▶ [ФРАГМЕНТ ДОКУМЕНТА]
:::
Рассказ Энея занимает вторую и третью книги. Вторая книга посвящена падению Трои. В. надлежало осветить традиционное сказание с точки зрения троянца и рассказать о событиях как о переживаниях одного лица - Энея. Рассказ должен потрясти страшными и трогательными сценами "страданий Трои", снять с греков их ореол победителей и оправдать личное поведение героя поэмы. Книга начинается с повествования о "деревянном коне": троянцы не побеждены в открытом бою, они гнусно обмануты. В действиях и речах грека Синона, оставленного при коне, воплощено искусство утонченнейшей лжи, коварства. К этому присоединяется жестокосердие богов. Троянцы праздничным ликованием вводят они в город рокового коня, а ночью греки уже вступают в Трою. Эпизод ночного боя окутан атмосферой трагического пафоса. Эней собирает вокруг себя маленький отряд. Но отряд уничтожен; вот уже погиб престарелый царь Приам в бессильной борьбе со свирепым сыном Ахилла. Повторные указания богов принуждают, наконец, Энея покинуть гибнущий город. Он выносит на плечах своего отца Анхиса, который держит пенатов (домашних богов) Трои; к Энею присоединяются многочисленные спутники.

Третья книга - скитания Энея. Вергилий украсил их живописными описаниями и трогательными эпизодами, все время напоминающими о несчастьях Трои. Плавание Энея мыслилось одновременным со странствиями Одиссея и частично было приурочено к тем же местностям, но Вергилий, проводя троянцев мимо Скиллы и Харибды или острова киклопов, не дублирует гомеровских приключений. Момент единства вносится в скитания тем, что на каждой значительной остановке какой-либо вещий сон или оракул сообщает герою нечто новое о конечной цели пути. Эней доводит свой рассказ до прибытия в Сицилию, где умер старый Анхис. Направляясь из Сицилии в Италию, герой был застигнут той бурей, с которой началось повествование поэмы.
:::
▶ [Записи из набора данных]
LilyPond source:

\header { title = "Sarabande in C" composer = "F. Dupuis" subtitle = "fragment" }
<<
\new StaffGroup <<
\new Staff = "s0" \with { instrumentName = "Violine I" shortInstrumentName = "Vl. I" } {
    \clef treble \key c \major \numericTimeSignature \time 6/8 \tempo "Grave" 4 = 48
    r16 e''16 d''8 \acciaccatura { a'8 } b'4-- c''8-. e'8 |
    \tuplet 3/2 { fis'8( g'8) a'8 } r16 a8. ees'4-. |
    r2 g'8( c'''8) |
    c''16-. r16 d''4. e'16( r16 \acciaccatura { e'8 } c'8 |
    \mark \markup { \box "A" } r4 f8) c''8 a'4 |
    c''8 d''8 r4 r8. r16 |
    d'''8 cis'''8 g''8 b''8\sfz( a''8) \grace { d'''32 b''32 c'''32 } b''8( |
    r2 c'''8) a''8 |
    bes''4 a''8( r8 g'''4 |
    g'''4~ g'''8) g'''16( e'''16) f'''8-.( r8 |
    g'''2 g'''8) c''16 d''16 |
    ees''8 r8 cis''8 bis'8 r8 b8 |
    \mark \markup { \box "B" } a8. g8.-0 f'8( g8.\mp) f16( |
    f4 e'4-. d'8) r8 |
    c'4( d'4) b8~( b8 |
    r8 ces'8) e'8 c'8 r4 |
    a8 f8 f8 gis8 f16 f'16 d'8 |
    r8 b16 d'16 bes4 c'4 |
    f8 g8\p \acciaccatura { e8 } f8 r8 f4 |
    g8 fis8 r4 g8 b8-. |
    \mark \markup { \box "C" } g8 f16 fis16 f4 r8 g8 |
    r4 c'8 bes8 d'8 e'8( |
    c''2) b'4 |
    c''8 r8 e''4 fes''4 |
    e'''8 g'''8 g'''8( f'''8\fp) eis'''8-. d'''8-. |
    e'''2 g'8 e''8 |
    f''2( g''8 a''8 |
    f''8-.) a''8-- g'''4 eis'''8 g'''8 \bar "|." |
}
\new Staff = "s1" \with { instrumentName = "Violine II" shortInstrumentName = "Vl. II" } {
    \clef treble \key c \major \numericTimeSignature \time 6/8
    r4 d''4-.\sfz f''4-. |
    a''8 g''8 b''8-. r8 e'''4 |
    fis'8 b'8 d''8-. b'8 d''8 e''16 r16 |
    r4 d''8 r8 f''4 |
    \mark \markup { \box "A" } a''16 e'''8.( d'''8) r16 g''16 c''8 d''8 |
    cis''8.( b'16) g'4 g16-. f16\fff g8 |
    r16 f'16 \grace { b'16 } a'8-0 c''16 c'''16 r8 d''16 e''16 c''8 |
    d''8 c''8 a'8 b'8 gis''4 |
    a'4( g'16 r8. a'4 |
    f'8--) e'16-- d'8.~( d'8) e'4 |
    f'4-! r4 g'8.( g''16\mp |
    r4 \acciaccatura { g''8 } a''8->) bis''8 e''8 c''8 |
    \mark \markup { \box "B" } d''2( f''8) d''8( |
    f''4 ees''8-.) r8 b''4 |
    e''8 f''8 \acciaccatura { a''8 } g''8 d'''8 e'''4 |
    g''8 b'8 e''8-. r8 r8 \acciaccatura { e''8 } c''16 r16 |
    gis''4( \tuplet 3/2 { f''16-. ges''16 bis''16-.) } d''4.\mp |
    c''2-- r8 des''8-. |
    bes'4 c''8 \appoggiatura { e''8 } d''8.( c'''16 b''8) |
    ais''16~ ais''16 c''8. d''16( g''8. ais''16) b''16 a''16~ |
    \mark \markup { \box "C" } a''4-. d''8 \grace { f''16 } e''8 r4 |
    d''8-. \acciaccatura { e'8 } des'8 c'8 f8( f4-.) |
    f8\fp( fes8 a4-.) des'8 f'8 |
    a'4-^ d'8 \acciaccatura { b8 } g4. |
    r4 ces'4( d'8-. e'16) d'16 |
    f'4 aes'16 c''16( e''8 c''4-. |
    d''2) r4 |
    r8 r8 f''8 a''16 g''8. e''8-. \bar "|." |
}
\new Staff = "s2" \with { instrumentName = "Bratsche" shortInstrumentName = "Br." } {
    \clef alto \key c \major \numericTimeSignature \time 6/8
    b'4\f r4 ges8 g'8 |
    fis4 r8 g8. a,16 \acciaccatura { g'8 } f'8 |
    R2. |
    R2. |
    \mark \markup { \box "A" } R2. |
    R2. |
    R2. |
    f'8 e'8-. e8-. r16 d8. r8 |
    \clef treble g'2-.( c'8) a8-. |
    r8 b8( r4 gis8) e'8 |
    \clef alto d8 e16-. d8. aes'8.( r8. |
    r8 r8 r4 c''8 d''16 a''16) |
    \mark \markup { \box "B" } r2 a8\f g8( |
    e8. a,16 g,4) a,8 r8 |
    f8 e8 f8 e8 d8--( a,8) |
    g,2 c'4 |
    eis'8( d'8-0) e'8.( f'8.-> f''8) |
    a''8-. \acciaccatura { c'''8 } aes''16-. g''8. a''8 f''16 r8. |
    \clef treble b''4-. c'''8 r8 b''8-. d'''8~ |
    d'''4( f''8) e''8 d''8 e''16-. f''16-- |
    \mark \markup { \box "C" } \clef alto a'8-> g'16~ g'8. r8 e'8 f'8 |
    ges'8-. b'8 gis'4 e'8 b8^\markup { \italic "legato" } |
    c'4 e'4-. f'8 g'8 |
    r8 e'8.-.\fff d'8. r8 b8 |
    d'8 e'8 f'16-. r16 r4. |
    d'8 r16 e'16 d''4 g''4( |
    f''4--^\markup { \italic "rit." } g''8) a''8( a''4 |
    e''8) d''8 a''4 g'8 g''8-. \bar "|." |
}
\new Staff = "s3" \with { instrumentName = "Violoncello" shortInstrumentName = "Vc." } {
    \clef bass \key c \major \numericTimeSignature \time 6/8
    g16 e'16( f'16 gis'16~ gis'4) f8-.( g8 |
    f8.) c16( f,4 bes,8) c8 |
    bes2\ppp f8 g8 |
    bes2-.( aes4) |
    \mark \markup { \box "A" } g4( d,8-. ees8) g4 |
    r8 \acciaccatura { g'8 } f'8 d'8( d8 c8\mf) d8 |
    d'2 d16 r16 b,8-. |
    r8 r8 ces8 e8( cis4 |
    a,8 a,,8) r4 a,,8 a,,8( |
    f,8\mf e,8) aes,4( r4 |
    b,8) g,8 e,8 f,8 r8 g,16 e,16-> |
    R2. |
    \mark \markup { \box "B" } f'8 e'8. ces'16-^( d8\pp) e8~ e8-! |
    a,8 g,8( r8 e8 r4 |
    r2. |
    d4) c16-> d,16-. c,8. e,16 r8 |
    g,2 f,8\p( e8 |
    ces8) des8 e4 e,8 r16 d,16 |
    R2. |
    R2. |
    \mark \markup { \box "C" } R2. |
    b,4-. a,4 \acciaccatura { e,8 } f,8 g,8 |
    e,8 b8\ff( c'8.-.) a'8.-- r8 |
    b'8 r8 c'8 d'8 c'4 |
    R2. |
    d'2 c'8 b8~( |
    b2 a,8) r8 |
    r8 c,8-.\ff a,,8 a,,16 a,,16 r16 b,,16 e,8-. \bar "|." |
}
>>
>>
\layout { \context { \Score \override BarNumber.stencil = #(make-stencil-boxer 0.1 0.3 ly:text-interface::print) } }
:::
▶ [ЗАДАНИЯ]
1. Сколько строк в записях содержат слово «time»? Укажите только число.
2. Продолжите отрывок о рассказе Энея, начав сразу после его последнего предложения.

▶ [ОТВЕТЫ К ЗАДАНИЯМ]
1. 4

2.
Четвертая книга, наряду со второй, принадлежат к наиболее сильным и патетическим частям "Энеиды". Это - повесть о любви Дидоны к Энею. Гомеровский эпос намечал любовную тему, но не разрабатывал ее. Вводя патетику любовной страсти в большой героический эпос, Вергилий следует за поэмой Аполлония Родосского; при этом он переносит чувство в более возвышенную сферу, углубляет анализ и создает трагедию в форме законченного эпиллия.

Пятая книга возвращает нас к "соревнованию" с Гомером: Эней, снова высадившийся в Сицилии, устраивает игры по случаю годовщины смерти Анхиса. Эта параллель к 23-й книге "Илиады", играм при погребении Патрокла.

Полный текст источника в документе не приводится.